My boss would accept that as a valid excuse as well. He would probably throw me a party for getting some...
 
CharleyH said:
An excuse I used for being late once was that I was having sex. How does an employer respond? They do not- lol - and I never got fired for using it.

When I was working at Wachovia in the encoding department, one day I was off, but on call. It was morning, and my husband and I were still in bed...having sex. And the phone rang. He picked it up and said, "She's right here." Yep, it was the encoding department, calling me to come in. When I got in, I complained to the blocker who'd called me, "You interrupted us." She just laughed.
 
Okay, here's my take . . . .

Sex: In college, I managed to get a date with one of the hottest sorority girls on campus. Took her out, took her home, took her to bed. She was so incredibly loose and unresponsive that I actually had to fake an orgasm. Only time I ever thanked God for condoms . . . .

Cooking: I made a 3-course meal and burned two of the courses. The steaks came out med-rare and she wouldn't touch them. Only date I had with her.

Work: I screwed over a newbie server at the restaurant where I was working, telling her that, because she was new, she shouldn't take any large parties (5+guests). I ended up making over $200 that night by stealing her tables. She made about $50. She quit the following week. I was a bastard.

Friendship: That's one taboo I won't break

Stoned / Drunken Antics: I got a BJ from a guy's girlfriend . . . she thought I was him . . . .

School Exams: Nope. I've always been square there.

Rude Behaviour to Random Strangers: Told a rude guest I once waited on to 'go fuck yourself.' I'm still surprised I wasn't fired.

Blonde Moments: Um . . . like, fer shur! I'm, like, totally NOT blonde!

Unlawful Activity: Stole a car from a guy I worked with, just to get out of the state . . . copied his keys, took the car in the middle of the night . . . parked it at a bus station and called the cops from a different city. Don't know if he ever got it back.
 
CharleyH said:
Sex: Never saw the small penis again - just did not call him and I feel bad that I never called him again.
slyc_willie said:
Sex: In college, I managed to get a date with one of the hottest sorority girls on campus. Took her out, took her home, took her to bed. She was so incredibly loose and unresponsive that I actually had to fake an orgasm. Only time I ever thanked God for condoms . . . .

Ah! So you two know each other....
 
I remembered about this last night on the plane...I guess I had tried to block it out.


Frienship: This happened 23 years ago when I was an undergrad. I was sharing a house with 3 other girls, me and my best friends were going to college and the other two weren't. Now I loved to party (still do) but my primary concern was school.

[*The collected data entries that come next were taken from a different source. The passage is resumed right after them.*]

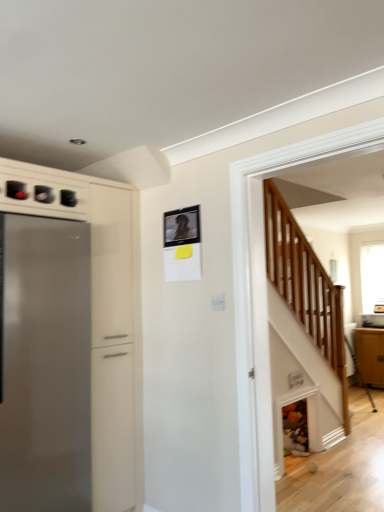
Question: Is clear glass window at upper right to the right of matte brown cabinet at right from the viewer's perspective?

Choices:
 (A) yes
 (B) no

Answer: (A)

Question: Can you confirm if clear glass window at upper right is wider than matte brown cabinet at right?

Choices:
 (A) no
 (B) yes

Answer: (A)

Question: From a real-world perspective, does clear glass window at upper right sit lower than matte brown cabinet at right?

Choices:
 (A) yes
 (B) no

Answer: (B)

Question: Is clear glass window at upper right shorter than matte brown cabinet at right?

Choices:
 (A) no
 (B) yes

Answer: (A)

Question: Is matte brown cabinet at right completely or partially inside clear glass window at upper right?

Choices:
 (A) no
 (B) yes

Answer: (A)

Question: From the image's perspective, is clear glass window at upper right located above matte brown cabinet at right?

Choices:
 (A) yes
 (B) no

Answer: (A)

Question: Does matte brown cabinet at right have a smaller size compared to satin silver refrigerator at left?

Choices:
 (A) no
 (B) yes

Answer: (B)

Question: Does matte brown cabinet at right have a larger size compared to satin silver refrigerator at left?

Choices:
 (A) no
 (B) yes

Answer: (A)

Question: Is matte brown cabinet at right further to camera compared to satin silver refrigerator at left?

Choices:
 (A) yes
 (B) no

Answer: (A)

Question: From a real-world perspective, is matte brown cabinet at right physically below satin silver refrigerator at left?

Choices:
 (A) yes
 (B) no

Answer: (A)

Question: Does matte brown cabinet at right contain satin silver refrigerator at left?

Choices:
 (A) no
 (B) yes

Answer: (A)

Question: Is the position of matte brown cabinet at right less distant than that of satin silver refrigerator at left?

Choices:
 (A) no
 (B) yes

Answer: (A)

Question: From a real-world perspective, is matte black picture frame at upper center over satin silver refrigerator at left?

Choices:
 (A) yes
 (B) no

Answer: (A)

I was very promiscuous in high school, college and most of grad school. I guess I was tryng to convince myself that the more I had sex with men, the greater the chances that my attraction to women would diminished. However I never fucked any of my friends current boyfriends. In fact I would stay away from guys that my friends were interested or had a crush on.

One day all four of us go to this pig roast out in the country at a friends farm. Big shindig. There was this guy there that I thought was really handsome and we wnded up fucking in the barn. Well, my best friend stumbled on us. After that she was really pissed at me.

Come to find out this was the guy she had had a crush on for a few months. She never told me his name and never went into details 'cuz she thought he was a little out of her league and older. I swear I didn't know.

A couple of months after that me and my roommates decided that if were going to remain friends rooming together wasn't a good idea. My best friend wanted to keep rooming with me but she still was really hurt and I just couldn't stand the guilt trip. Things kinda deteriorated. When we did see each other it was very clear she was still hurt.

Then I went off to grad school and stopped all contact because she had made a comment that I was just a slut and that she really cared about this guy and to me he was just a fuck.

A few years later my fiance hauled my ass up to Memphis and insisted that this shit stop. I think it's the only thing I can thank his sorry ass for.

We took up like there had never been a problem. I apologized she aplogized and that was it. I loved her with all my heart. She died several years ago and I really wish that she could have been here to see how much my life has changed.

On another note. Her husband was one of the last men I ever fucked and he was actually one of the best male partners I ever had. Don't worry, my friend had been dead for a couple of years. I did feel a little guilty after the first time I fucked her husband but I knew how she had felt about going on with life after losing a loved one. I'm pretty sure she knows. I hope.


I guess it's not a big thing to some folks but to me hurting a friend in unbearable.
 
Sex- Once, a very, very long time ago, I was driving a (admittedly hot) friend home after a show we were both working at. At the time I had a Nissan 220sx, very small sports car. when we got to his place it was pouring rain so we sat there talking and finally I just looked at him and said "Would you please just fuck me and get to the point?" And then proceeded to keep checkign the clock (I was out past the curfew imposed by my husband) until he finally pulledout and said "I'd fake an orgasm, but you'd know." Went home, didn't feel the least bit guilty about it- went back about two weeks later, walked into his bedrom (his roomate let me in) and said "So, want to try that again?" The man was talented, and apparently I was having a good night, because we spent about three hours remedying the coitus interruptis of the first try. Then I turned around and introduced him to my best friend (who was going very short) and proceeded to tell them that I'd rather they fucked like mad bunnies than bemoaned their shortages to me.

Cooking- I can't cook steaks. At all.

Work- I told my boss that if he put his hand on my ass one more time I was going to put his hand into the meat slicer (I was about 16./17). Dumbass put his hands on my again, I not only kneed him in the balls but flipped the meat slicer on and shoved him into it- he only lost a couple inches (okay, maybea foot) off his braid. When HIS superior asked what happened, he said I tripped him, and I called in the other six girls who worked there to correlate that he was a nasty groping octopus. He got fired. And then I called the cops and turned him in for dealing drugs.

Friendship- I get pissed off and blow people off for a week or three at a time. Worst thing I've ever done- called up an old friend from HS who fucked me over, informed him exactly what I thought of him, then burst into tears and hung up. He still feels guilty.

Stoned / Drunken Antics I got very drunk on my 20th b-day and apparently attempted to pants my husband in front of some of my gf's.

School Exams NOT GOING HERE! *grr*

Rude Behaviour to Random Strangers- was walking past a group of guys at a college bar and one of them made a crude comment. I turned around and threw about three shots of bourbon into his face, explained to him in detail why someone who looked like me would be with a gay man and a girl rather than with him or his buddies, generally insulted his family tree, and then walked away with the audible comment of "Explain to me again why I agreed to this shit hole over (local gay bar)?"

Blonde Moments- forgot what I was doing AS I was going over a cross-country course on a green mare.

Unlawful Activity- I know where bodies are buried, and I completely agree with the reasons.